Source: The Daily Mail
Monday 2 December 2024 13:13:17
Going vegetarian really could slash your risk of an early grave, if new research is to be believed.
Experts discovered people who ate a diet packed with plant proteins, specifically nuts and legumes, were more than a quarter less likely to suffer coronary heart disease.
They also cut their risk of cardiovascular disease by almost a fifth.
US researchers, who tracked over 200,000 adults over 30 years, claimed this was because the high amounts of fiber and antioxidants in plant based proteins stopped arteries getting blocked.
Shunning red and processed meats could be 'much more effective in preventing cardiovascular disease', the scientists said.
Frank Hu, a professor of nutrition and epidemiology at Harvard University added: 'Most of us need to begin shifting our diets toward plant-based proteins.
'We can do so by cutting down on meat, especially red and processed meats, and eating more legumes and nuts. Such a dietary pattern is beneficial not just for human health but also the health of our planet.'
Andrea Glenn, an assistant professor in nutrition and food studies at New York University, also said: 'The average American eats a 1:3 plant to animal protein ratio. Our findings suggest a ratio of at least 1:2 is much more effective in preventing CVD.
'For CHD prevention, a ratio of 1:1.3 or higher should come from plants.'
In the study, over 203,000 healthy adults were quizzed about their daily diet every four years.

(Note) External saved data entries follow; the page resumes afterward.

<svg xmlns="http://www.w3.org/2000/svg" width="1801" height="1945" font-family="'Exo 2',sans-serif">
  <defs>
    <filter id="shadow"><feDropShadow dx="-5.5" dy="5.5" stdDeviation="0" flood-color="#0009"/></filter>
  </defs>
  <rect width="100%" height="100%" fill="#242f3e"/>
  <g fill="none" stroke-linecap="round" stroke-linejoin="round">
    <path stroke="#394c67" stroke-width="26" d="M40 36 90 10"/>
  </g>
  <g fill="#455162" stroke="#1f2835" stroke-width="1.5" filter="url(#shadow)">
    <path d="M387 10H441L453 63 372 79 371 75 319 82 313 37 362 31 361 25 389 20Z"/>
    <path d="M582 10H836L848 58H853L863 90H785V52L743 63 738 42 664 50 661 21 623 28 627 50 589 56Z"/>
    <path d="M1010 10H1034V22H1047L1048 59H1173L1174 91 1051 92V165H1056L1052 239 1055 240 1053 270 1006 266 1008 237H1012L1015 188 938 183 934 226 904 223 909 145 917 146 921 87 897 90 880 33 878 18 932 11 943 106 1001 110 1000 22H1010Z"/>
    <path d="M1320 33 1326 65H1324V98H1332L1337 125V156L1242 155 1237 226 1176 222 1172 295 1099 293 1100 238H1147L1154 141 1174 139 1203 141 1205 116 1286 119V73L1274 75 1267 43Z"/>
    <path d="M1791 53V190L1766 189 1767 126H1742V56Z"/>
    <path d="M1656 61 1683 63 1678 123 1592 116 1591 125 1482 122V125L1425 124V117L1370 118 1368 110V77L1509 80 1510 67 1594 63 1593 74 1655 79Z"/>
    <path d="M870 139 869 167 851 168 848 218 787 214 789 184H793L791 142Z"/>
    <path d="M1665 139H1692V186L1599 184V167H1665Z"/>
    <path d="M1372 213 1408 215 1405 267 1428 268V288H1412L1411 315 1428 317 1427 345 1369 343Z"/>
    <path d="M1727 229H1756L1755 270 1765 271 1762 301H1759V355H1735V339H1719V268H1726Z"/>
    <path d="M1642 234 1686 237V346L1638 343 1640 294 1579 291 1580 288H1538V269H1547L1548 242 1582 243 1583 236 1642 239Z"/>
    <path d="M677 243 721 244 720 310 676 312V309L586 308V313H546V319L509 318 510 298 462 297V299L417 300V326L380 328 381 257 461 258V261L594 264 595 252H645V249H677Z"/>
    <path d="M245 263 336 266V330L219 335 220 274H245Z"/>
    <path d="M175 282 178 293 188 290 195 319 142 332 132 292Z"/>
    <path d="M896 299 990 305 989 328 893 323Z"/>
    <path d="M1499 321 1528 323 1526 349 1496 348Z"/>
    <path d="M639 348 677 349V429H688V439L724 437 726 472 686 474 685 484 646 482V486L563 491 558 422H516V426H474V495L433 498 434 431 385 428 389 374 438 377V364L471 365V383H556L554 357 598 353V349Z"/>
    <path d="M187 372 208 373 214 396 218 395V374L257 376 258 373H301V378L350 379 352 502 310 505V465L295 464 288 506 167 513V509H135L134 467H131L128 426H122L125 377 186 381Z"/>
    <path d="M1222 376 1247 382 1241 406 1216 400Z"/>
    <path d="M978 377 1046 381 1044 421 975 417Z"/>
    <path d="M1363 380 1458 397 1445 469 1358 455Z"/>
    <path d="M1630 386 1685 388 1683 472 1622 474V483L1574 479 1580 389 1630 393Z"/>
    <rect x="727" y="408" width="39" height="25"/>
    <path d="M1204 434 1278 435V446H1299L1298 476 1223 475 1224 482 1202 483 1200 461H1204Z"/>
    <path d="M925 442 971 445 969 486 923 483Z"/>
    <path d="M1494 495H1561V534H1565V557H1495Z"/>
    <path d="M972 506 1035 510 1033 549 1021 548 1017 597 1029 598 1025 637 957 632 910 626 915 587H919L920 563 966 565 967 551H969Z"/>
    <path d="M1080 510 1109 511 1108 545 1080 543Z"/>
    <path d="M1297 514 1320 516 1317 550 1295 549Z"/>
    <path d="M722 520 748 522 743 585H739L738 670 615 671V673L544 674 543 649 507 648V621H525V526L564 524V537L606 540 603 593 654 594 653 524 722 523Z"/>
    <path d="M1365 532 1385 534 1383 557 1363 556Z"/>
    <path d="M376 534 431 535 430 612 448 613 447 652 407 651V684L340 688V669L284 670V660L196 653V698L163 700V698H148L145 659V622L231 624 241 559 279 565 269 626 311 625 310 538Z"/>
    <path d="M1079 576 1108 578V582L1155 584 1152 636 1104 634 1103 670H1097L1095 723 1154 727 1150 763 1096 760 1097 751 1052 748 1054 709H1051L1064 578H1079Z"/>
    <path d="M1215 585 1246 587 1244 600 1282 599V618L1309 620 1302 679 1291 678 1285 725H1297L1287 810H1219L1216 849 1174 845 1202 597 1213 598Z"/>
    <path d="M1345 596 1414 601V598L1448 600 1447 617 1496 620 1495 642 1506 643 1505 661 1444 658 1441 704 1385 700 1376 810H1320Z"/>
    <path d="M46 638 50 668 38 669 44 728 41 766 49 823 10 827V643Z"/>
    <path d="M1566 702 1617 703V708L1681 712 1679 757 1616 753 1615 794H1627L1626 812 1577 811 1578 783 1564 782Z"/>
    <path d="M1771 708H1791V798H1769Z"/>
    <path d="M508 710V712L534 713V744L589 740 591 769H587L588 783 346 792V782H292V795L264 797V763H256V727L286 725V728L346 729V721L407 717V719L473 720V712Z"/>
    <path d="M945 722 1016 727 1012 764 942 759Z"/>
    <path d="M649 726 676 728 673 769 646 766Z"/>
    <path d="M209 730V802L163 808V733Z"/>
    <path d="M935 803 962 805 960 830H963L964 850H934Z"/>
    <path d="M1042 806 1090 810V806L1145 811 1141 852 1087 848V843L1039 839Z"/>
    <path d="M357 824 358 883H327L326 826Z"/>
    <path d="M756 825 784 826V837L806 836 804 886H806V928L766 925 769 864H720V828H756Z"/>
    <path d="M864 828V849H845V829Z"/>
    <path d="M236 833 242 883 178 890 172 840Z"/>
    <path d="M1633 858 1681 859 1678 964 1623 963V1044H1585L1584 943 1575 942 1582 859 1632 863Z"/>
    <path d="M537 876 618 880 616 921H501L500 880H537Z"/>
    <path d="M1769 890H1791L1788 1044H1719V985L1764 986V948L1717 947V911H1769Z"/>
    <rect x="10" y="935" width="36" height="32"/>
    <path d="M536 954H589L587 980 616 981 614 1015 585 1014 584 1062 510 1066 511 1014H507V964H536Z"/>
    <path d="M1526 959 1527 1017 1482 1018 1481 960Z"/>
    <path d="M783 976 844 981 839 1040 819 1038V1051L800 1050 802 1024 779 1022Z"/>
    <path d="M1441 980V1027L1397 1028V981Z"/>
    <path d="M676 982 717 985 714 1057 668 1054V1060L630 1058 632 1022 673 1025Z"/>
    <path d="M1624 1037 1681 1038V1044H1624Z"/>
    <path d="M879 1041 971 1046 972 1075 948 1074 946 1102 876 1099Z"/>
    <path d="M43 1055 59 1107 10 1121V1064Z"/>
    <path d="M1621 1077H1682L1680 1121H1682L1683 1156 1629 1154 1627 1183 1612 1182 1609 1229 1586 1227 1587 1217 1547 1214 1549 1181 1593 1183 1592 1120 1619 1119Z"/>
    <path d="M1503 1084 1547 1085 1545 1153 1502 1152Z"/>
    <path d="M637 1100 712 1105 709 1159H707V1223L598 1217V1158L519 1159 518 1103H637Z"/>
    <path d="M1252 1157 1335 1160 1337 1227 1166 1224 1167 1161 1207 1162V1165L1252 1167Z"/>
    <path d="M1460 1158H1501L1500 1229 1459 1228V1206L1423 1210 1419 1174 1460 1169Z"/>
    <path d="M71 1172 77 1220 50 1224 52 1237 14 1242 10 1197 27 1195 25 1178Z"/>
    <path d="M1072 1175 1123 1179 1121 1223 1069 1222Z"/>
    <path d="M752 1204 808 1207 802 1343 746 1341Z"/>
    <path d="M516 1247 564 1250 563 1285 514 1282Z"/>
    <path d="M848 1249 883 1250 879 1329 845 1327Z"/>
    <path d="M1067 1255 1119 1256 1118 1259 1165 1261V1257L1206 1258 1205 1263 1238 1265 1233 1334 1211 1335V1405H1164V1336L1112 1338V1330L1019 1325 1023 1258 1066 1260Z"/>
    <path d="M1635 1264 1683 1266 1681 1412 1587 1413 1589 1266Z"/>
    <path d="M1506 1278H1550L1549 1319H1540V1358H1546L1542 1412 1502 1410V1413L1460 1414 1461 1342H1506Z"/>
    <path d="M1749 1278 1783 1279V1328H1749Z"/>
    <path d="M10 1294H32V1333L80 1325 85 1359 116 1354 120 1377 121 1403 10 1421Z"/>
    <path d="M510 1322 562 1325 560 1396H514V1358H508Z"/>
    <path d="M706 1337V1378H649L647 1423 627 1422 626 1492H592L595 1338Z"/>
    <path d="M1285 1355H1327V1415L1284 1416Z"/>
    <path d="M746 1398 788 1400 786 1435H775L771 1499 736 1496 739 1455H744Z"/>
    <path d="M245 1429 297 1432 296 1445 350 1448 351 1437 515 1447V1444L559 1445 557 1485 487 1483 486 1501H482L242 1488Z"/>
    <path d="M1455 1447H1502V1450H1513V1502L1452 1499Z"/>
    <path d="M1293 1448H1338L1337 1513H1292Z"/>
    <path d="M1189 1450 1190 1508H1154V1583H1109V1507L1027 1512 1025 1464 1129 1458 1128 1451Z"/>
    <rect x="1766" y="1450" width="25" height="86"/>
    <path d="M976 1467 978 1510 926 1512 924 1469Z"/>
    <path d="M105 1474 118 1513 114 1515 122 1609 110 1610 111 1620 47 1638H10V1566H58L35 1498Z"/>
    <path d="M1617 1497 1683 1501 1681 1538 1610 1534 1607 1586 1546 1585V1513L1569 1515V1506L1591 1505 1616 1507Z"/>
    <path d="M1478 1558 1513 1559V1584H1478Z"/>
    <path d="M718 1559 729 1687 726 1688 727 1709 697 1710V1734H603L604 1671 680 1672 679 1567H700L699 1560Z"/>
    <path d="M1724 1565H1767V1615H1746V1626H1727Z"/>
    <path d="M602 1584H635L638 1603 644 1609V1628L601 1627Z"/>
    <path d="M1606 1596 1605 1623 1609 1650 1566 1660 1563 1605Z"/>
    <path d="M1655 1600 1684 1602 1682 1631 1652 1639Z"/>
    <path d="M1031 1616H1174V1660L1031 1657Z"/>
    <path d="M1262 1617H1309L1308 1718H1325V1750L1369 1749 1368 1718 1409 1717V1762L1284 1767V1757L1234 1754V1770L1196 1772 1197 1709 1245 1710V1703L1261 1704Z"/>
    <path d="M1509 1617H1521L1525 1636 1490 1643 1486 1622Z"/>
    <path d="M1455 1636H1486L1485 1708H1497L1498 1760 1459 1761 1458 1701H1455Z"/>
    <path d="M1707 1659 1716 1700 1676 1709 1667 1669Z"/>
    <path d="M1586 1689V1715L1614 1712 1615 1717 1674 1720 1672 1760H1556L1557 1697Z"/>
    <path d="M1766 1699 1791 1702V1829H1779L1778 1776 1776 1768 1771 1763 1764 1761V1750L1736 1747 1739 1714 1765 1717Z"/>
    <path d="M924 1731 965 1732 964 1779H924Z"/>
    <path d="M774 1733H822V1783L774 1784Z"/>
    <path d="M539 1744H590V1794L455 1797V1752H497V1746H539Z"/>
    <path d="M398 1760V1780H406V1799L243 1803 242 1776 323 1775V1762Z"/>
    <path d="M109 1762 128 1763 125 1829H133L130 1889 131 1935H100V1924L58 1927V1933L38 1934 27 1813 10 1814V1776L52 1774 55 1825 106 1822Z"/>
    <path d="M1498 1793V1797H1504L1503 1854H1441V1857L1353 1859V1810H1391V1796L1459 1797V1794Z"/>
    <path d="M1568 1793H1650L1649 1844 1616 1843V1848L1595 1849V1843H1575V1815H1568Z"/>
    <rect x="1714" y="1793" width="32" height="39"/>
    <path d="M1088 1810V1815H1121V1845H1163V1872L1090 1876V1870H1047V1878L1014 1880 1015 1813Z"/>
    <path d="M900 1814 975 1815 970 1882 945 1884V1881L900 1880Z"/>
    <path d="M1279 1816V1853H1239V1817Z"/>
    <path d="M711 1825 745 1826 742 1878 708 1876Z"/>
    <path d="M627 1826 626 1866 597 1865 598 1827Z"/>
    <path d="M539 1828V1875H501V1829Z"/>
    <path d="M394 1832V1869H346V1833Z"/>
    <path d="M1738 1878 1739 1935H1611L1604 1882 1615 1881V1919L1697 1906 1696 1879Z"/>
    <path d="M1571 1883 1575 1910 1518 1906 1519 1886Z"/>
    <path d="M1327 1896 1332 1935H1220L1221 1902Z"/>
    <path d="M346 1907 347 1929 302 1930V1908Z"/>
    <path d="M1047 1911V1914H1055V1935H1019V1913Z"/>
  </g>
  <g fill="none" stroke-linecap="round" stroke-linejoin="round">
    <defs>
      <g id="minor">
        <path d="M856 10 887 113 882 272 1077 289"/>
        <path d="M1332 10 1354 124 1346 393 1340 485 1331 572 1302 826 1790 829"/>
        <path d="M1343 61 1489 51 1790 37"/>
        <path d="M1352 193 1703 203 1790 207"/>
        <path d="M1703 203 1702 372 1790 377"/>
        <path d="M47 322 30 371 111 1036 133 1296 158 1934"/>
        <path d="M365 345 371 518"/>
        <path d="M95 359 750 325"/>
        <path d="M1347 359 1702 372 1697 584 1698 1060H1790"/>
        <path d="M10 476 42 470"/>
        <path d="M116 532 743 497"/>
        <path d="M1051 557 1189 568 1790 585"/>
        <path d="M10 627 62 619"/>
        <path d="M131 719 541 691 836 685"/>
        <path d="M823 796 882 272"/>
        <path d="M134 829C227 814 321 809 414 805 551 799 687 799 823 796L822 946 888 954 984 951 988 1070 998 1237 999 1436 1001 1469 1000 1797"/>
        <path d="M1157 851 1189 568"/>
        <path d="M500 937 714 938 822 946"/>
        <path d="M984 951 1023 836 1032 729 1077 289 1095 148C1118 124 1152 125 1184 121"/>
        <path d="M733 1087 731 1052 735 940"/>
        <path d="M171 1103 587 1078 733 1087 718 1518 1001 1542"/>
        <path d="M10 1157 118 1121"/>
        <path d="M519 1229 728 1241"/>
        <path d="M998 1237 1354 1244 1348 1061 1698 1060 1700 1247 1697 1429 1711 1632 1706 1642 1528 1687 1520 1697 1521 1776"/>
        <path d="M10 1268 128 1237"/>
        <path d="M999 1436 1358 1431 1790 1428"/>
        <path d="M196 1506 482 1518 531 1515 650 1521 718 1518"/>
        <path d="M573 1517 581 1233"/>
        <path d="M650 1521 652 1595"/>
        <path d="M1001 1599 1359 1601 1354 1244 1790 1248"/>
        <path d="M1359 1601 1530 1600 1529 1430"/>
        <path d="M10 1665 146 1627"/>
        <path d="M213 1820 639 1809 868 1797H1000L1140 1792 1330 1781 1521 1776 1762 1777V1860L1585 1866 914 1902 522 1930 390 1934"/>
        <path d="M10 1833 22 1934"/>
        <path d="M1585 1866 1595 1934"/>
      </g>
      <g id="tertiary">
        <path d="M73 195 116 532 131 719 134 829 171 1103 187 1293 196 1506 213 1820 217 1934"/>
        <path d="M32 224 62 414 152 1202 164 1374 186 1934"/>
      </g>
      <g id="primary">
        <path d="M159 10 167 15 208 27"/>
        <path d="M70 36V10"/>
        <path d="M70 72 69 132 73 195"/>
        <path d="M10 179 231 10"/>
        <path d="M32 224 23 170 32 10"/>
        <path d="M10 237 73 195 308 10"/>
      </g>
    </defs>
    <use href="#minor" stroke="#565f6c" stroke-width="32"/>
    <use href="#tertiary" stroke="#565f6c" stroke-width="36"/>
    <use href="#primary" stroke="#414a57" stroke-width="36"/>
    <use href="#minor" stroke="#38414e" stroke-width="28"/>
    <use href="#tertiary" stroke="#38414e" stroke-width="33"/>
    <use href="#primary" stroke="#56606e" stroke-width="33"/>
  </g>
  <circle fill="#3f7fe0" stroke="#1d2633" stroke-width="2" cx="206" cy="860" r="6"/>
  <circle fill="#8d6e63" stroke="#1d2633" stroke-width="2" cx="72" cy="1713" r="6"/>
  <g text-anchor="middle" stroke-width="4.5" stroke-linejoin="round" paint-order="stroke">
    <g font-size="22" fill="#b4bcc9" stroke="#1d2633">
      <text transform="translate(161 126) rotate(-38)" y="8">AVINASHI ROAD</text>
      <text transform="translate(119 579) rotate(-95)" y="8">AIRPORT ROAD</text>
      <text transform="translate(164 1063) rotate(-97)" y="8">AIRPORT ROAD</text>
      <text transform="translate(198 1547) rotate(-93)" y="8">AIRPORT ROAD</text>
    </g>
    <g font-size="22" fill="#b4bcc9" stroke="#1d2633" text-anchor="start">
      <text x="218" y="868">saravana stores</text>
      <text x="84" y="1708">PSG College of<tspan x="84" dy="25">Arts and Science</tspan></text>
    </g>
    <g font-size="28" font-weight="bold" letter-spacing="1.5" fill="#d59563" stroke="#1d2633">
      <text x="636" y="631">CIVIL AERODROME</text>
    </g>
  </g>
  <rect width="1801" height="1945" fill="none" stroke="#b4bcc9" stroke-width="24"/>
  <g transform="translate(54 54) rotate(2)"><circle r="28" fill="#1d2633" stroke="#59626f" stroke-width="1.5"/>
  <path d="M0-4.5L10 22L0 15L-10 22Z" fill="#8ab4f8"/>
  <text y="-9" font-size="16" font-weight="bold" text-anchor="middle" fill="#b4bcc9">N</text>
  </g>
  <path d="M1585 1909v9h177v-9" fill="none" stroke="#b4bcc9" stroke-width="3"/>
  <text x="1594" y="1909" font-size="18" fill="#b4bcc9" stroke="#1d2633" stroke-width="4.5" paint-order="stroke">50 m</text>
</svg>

Researchers calculated each participant’s total protein intake, measured in grams per day, as well as their specific intakes of animal and plant proteins.
Over a follow-up of 30 years, they found 16,118 cardiovascular disease cases, including over 10,000 coronary heart disease cases and over 6,000 stroke cases, were documented.
Writing in the American Journal of Clinical Nutrition, they said participants who consumed the highest levels of animal proteins — compared to the lowest — had a 19 per cent lower risk of cardiovascular disease.
They were also 27 per cent less likely to suffer coronary heart disease.
These risk reductions were even higher among participants who ate more protein overall.
Those who consumed the most protein — 21 per cent of energy coming from protein — and adhered to a higher plant to animal protein ratio saw a 28 per cent lower risk of cardiovascular disease.
For coronary heart disease this was 36 per cent lower.
No significant associations were found for stroke risk and the ratio.
However, replacing red and processed meat in the diet with several plant sources, such as nuts, showed a lower risk of stroke, the researchers said.
They also found that risk reduction for cardiovascular diseease begins to plateau around a 1:2 ratio.
It comes as alarming data earlier this year revealed that premature deaths from cardiovascular problems, such as heart attacks and strokes, had hit their highest level in more than a decade.
Cases of heart attacks, heart failure and strokes among the under-75s had tumbled since the 1960s thanks to plummeting smoking rates, advanced surgical techniques and breakthroughs such as stents and statins.
But now, rising obesity rates, and its catalogue of associated health problems like high blood pressure and diabetes, are thought to be one of the major contributing factors.
Slow ambulance response times for category 2 calls in England — which includes suspected heart attacks and strokes — as well as long waits for tests and treatment have also been blamed for the rise, which is also being felt in younger adults.
Despite claims from anti-vaxxers, cardiologists say fears that Covid vaccines might have fuelled an increase in heart problems are way off the mark.